The closest equivalent to oneDNN batch normalization can be
`miopenBatchNormalizationForwardTraining`, `miopenBatchNormalizationForwardInference`
and `miopenBatchNormalizationBackward` operations. 

##### Forward direction

* When `global_stats` flag is set for batch normalization, the mean and variance
  are input only parameters. However, MIOpen does not have the option to accept
  the mean and variance as inputs in the forward training operation. Therefore,
  `miopenBatchNormalizationForwardInference` is used to match the oneDNN feature.
  Although inference is not supported without `global_stats` flags set.
* The MIOpen precision is different from that of oneDNN for Batch Normalization.
  (e.g `exp from oneDNN: 0.000629427 got from miopen: 0.000629831 diff:4.04136e-07 rdiff:0.000642069`)
* The forward training with no flags accepts mean and variance as an output.
  However, in MIOpen the mean and variance are running mean and variance
  respectably so they are both input and output variable. Therefore, they are
  required to have a sensible value (cannot be NaN).
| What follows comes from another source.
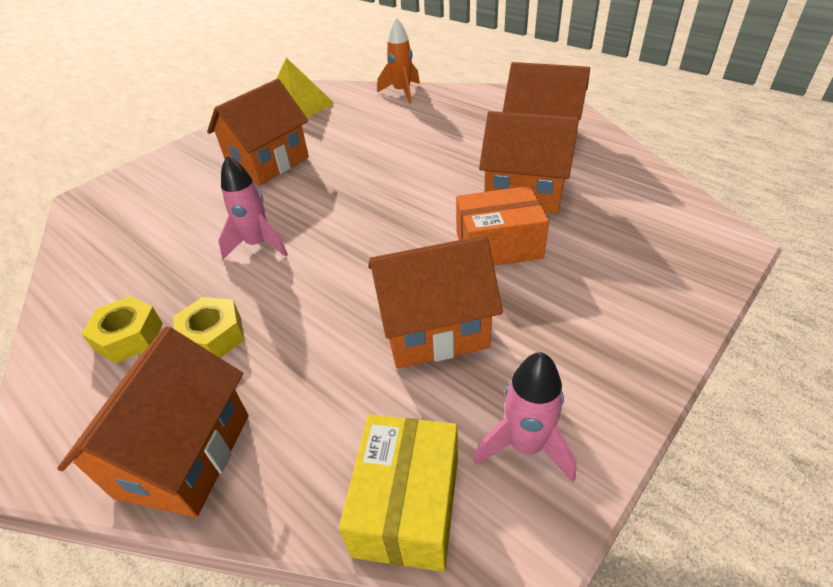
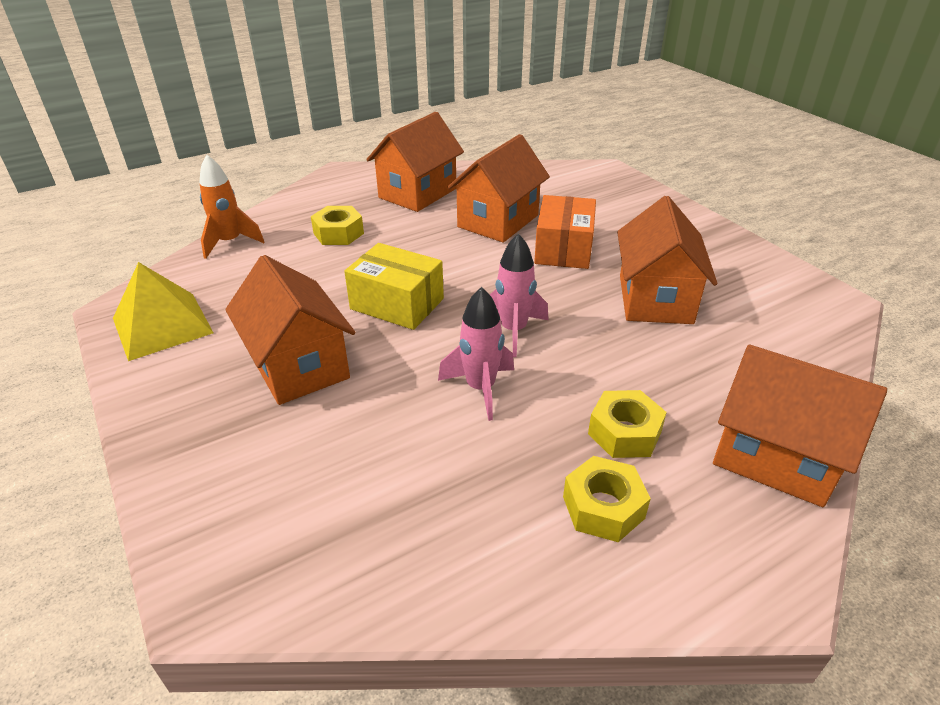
camera: 75 degrees left, 5 degrees down
yellow box [339,414,458,572] -> yellow box moved to [344,243,444,330]
pink rocket [474,352,577,482] -> pink rocket moved to [490,233,549,357]
none -> yellow nut [311,206,364,245]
Since oneDNN will not set
  value for the mean and variance when no flag is passed, the NaN can be
  propagated as a result. To avoid NaN propagation, `hipMemsetD32Async` function is
  used to initialize the mean and variance with zero.
* MIOpen requires the values for scale and shift. When shift and scale are
  not defined in oneDNN, `hipMemsetD32Async` is used to initialize scale to 1 and shift
  to 0.
* For performance reason in the backward pass, MIOpen requires the mean and
  inverse variance to be saved in the forward pass. Therefore, when AMD
  backend is used for batch normalization, the workspace must be provided to
  save the mean and inverse variance.
* When `dnnl_fuse_norm_relu` flag is set for batch normalization, the
  `miopenActivationForward` operation is called immediately after the batch
  normalization, since MIOpen does not have a fused batch normalization with
  `RELU`. The implementation of the elementwise post operations is the same.
* When `dnnl_fuse_norm_relu` is used, the intermediate output of batch
  normalization, which is used as an input to the activation function, is saved
  in the workspace as well. This is required to compute the backward pass for
  `dnnl_fuse_norm_relu` flag.
* Forward pass supports `f32`, `f16`.
* Blocked Formats are not supported.
* Only `NCDHW`, `NCHW`, `NCW`, `NC` formats are supported.
* Elementwise post-op is supported only for eltwise_relu.

##### Backward direction

* MIOpen uses `alpha` and `beta` parameters to blend the `dy`, `shift` and
  `scale`. Since oneDNN does not have this feature, the `alpha` and `beta`
  values in the backward direction are set to 1 and 0 respectively to avoid
  blending.
* AMD backend for backward direction requires the workspace as an input
  containing the mean and inverse variance computed in the forward pass.
* The AMD backend for oneDNN does not support the backward direction for
  batch normalization when the flag is set to `global_stats`. 
* When `dnnl_fuse_norm_relu` flag is set, AMD backend requires the
  intermediate result of the batch normalization saved in the forward pass. This
  is used to compute the backward direction of the activation function used for
  `RELU`.
* Backward pass supports only `f32` data types.
* Blocked formats are not supported.
* Only `NCDHW`, `NCHW`, `NCW`, `NC` formats are supported.

### Reorder

The `miopenTransform` function is the equivalent of oneDNN reorder function.

* Per dimension scaling is not supported (a single alpha and beta value is
  accepted by the transform tensor function).
* Supported data types: `f32`

### Other Primitives

Some missing primitives/features are supported through
[generic SYCL kernels](../generic/sycl/README.md).